It’s a familiar story. Soda taxes have also flopped in New York State and San Francisco. So far, only superliberal Berkeley, Calif., has succeeded in adopting such a measure over industry objections. The obvious lesson from Philadelphia is that the soda industry is winning the policy battles over the future of its product. But the bigger picture is that soda companies are losing the war. Even as anti-obesity campaigners like Mr. Nutter have failed to pass taxes, they have accomplished something larger. In the course of the fight, they have reminded people that soda is not a very healthy product. They have echoed similar messages coming from public health researchers and others — and fundamentally changed the way Americans think about soda. The Decline Of Big Soda, New York Times, Oct 2 2015.
Sometimes the obvious most direct approach simply doesn’t work. Sometimes we try to think for people instead of letting them think for themselves.
Maybe, we might need to make a rule to limit or prohibit something. However, the first thing we should consider doing is reminding people about the undesired behavior and why we think it is undesirable. I’ve often been suprised at how well this worked.
The head of Human Resouces (HR) once called me and asked if a particular person on my team was critical.

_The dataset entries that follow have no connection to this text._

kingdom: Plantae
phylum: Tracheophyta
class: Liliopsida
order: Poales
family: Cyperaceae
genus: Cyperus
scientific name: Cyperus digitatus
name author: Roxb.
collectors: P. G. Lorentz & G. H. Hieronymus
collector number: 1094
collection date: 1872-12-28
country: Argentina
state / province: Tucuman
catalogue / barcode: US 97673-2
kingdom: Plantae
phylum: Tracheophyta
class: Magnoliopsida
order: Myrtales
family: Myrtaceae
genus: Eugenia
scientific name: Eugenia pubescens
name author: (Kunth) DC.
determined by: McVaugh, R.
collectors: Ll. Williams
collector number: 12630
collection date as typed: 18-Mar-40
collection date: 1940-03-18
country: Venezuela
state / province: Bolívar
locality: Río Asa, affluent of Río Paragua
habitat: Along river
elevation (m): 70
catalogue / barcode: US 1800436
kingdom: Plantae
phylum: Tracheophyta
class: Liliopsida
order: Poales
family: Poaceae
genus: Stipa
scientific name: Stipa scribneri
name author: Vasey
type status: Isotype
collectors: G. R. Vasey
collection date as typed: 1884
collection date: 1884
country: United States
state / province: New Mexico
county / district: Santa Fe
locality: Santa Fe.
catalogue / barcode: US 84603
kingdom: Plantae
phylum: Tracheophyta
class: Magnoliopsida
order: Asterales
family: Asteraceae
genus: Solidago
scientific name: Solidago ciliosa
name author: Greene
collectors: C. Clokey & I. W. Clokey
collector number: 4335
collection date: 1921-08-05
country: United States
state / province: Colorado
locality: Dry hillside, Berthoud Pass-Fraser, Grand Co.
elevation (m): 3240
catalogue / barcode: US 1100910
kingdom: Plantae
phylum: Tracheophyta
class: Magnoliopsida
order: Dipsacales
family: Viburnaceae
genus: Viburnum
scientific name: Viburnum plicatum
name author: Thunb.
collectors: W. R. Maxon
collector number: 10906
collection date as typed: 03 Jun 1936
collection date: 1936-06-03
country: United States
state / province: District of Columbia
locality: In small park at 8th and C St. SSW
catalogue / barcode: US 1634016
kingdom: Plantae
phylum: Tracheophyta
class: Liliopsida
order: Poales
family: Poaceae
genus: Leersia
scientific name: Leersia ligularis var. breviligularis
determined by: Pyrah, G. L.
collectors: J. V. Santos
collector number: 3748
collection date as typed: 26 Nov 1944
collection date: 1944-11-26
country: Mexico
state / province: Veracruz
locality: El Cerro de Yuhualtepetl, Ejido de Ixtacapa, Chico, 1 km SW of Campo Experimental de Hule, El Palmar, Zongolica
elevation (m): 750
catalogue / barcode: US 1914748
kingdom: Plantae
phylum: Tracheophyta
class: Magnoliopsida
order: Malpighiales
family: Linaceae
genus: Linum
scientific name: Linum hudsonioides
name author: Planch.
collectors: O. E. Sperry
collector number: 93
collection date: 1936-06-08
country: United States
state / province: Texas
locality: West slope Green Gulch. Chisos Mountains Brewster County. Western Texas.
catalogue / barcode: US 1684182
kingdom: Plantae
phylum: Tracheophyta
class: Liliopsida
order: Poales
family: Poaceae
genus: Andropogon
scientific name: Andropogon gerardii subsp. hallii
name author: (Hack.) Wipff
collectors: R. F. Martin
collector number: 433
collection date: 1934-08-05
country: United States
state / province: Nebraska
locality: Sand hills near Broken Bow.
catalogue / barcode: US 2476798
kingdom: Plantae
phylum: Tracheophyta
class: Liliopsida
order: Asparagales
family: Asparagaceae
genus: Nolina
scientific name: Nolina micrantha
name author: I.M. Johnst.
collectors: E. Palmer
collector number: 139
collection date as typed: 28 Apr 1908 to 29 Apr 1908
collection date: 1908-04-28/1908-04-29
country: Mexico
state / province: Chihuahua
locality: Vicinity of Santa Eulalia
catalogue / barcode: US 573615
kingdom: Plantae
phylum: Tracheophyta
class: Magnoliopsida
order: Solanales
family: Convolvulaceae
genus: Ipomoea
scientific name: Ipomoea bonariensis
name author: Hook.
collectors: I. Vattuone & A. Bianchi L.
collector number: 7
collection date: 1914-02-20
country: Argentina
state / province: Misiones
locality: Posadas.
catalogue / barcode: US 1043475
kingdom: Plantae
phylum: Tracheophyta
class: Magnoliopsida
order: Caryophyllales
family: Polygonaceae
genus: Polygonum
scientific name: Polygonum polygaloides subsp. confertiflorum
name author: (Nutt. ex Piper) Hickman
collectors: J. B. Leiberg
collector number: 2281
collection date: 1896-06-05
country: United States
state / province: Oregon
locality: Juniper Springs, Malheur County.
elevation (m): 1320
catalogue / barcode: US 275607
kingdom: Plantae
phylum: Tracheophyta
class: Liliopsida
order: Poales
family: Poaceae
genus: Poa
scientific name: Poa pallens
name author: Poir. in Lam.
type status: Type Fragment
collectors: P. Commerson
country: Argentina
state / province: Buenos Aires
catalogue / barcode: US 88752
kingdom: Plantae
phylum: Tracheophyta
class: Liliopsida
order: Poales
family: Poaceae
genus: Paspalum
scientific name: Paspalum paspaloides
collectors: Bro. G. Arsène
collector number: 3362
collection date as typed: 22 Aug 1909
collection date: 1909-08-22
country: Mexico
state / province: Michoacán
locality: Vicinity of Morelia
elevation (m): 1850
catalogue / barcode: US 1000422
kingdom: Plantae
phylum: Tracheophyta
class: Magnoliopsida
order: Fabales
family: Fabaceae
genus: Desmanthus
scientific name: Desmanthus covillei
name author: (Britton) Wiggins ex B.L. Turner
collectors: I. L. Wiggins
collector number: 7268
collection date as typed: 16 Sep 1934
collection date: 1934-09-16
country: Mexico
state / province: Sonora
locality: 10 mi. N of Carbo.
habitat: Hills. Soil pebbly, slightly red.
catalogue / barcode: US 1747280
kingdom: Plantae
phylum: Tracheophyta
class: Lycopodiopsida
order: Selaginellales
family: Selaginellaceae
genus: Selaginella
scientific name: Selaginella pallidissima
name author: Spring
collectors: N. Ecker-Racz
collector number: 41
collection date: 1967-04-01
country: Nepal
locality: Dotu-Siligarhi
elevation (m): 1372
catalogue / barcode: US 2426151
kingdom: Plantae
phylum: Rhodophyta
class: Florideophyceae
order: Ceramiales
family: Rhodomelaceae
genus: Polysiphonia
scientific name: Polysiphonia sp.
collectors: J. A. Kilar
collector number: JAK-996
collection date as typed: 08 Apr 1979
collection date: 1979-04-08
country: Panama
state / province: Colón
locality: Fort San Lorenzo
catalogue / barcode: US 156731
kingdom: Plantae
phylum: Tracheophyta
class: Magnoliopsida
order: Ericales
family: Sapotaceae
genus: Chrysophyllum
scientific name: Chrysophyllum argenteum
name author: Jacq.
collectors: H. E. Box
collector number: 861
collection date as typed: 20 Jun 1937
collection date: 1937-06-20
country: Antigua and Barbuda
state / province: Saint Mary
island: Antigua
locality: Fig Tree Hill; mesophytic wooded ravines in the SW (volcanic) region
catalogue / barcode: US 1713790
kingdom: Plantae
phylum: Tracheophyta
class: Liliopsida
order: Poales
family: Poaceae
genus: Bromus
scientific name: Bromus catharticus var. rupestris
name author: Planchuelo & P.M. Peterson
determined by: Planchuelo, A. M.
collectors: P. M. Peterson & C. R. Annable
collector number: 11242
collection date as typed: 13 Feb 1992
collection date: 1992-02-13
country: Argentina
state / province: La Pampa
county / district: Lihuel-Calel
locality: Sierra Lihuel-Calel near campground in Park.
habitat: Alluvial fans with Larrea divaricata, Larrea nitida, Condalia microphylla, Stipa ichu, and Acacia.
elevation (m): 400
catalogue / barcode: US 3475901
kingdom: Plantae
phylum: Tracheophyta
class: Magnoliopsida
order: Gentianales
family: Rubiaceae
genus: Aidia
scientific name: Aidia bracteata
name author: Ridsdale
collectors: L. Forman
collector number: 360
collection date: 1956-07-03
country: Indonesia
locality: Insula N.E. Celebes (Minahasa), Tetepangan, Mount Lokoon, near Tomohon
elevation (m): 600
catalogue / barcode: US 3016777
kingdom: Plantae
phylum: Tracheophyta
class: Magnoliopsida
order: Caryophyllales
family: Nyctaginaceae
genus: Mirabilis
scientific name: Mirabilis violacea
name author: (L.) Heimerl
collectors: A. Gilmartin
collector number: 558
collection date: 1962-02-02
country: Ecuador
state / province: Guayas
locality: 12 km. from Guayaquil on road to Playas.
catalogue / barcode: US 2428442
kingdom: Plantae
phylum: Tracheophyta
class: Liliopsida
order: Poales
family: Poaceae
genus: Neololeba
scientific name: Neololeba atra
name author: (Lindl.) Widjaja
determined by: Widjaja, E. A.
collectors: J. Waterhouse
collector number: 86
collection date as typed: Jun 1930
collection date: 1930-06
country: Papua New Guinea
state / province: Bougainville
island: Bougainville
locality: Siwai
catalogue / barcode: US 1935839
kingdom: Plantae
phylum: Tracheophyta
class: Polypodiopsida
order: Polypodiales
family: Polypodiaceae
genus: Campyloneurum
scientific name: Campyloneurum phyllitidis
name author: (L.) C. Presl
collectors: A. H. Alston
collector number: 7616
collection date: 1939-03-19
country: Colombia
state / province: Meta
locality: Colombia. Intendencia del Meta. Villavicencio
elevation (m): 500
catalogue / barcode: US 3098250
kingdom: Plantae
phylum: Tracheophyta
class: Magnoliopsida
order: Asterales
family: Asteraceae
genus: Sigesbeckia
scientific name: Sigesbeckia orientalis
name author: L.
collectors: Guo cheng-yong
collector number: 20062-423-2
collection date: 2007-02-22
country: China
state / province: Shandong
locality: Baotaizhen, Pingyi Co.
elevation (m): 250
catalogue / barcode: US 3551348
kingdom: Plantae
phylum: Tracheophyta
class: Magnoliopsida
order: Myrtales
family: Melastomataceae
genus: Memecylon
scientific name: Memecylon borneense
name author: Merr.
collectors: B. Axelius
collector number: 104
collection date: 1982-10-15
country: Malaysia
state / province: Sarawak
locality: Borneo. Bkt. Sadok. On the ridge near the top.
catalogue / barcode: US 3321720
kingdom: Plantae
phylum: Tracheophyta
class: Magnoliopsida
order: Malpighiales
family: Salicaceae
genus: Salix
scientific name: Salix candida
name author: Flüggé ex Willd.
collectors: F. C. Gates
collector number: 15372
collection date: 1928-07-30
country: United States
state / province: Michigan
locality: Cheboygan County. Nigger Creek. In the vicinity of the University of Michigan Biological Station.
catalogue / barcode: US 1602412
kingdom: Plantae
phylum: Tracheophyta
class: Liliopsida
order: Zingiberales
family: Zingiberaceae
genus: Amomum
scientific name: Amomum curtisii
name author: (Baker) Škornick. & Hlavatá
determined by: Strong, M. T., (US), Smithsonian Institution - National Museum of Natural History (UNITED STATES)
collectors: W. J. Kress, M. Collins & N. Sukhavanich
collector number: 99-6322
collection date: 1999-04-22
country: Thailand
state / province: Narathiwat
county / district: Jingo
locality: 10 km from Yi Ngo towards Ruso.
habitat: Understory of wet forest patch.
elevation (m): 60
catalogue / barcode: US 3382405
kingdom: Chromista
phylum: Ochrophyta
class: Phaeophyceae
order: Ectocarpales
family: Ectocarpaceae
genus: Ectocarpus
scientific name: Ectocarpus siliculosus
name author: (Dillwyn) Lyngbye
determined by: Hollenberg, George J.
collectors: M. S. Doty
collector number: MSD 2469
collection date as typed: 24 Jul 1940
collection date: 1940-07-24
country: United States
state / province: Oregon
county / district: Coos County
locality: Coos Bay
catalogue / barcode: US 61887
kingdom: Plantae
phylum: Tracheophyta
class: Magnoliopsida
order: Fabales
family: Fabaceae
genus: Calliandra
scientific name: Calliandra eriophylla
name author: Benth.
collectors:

The reason was that HR had detected that person accessing pornography from their business PC. Company policy was to terminate anyone found doing this. I asked the HR director when did we last remind people not to do this kind of thing? She said at hiring but otherwise could not recall and there was no process in place to remind people periodically of what was allowed when using business PCs. I told her I would take care of it.
I sent out a bland reminder to my department that business equipment was for business use only, with a short list of allowable personal uses and a reminder to simply use good judgment if something was not on the list. I also told them that their PC usage was subject to appropriate use monitoring. I then had the individual in question’s supervisor talk to him about his transgression. Needless to say, he was incredibly embarrassed which I concluded was consequence enough. HR later told me that the incident of questionable site accesses all but disappeared in my department. We didn’t need to fire anyone. We only needed to remind people of best practices in order to get the desired habits.
Have you educated your team on the desired practices before deciding to implement coercive methods to bring about those behaviors?